WHAT IS NEEDED
Reproduce the listing word for word. Skip any image.
--- START ---
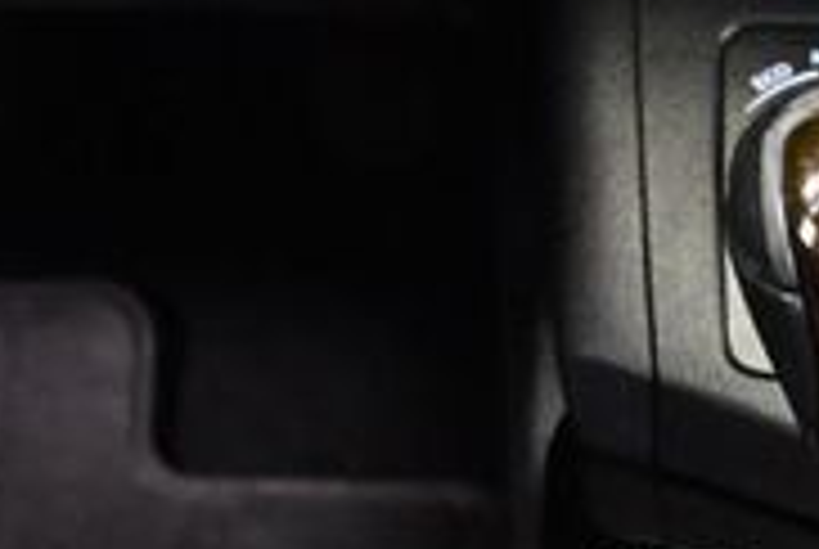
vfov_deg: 7.1
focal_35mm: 190
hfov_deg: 10.7
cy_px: 886
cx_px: 904
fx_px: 4329
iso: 5600
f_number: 4
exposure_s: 1/60
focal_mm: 27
--- END ---
ANSWER TO THIS PROBLEM
vfov_deg: 7.1
focal_35mm: 190
hfov_deg: 10.7
cy_px: 886
cx_px: 904
fx_px: 4329
iso: 5600
f_number: 4
exposure_s: 1/60
focal_mm: 27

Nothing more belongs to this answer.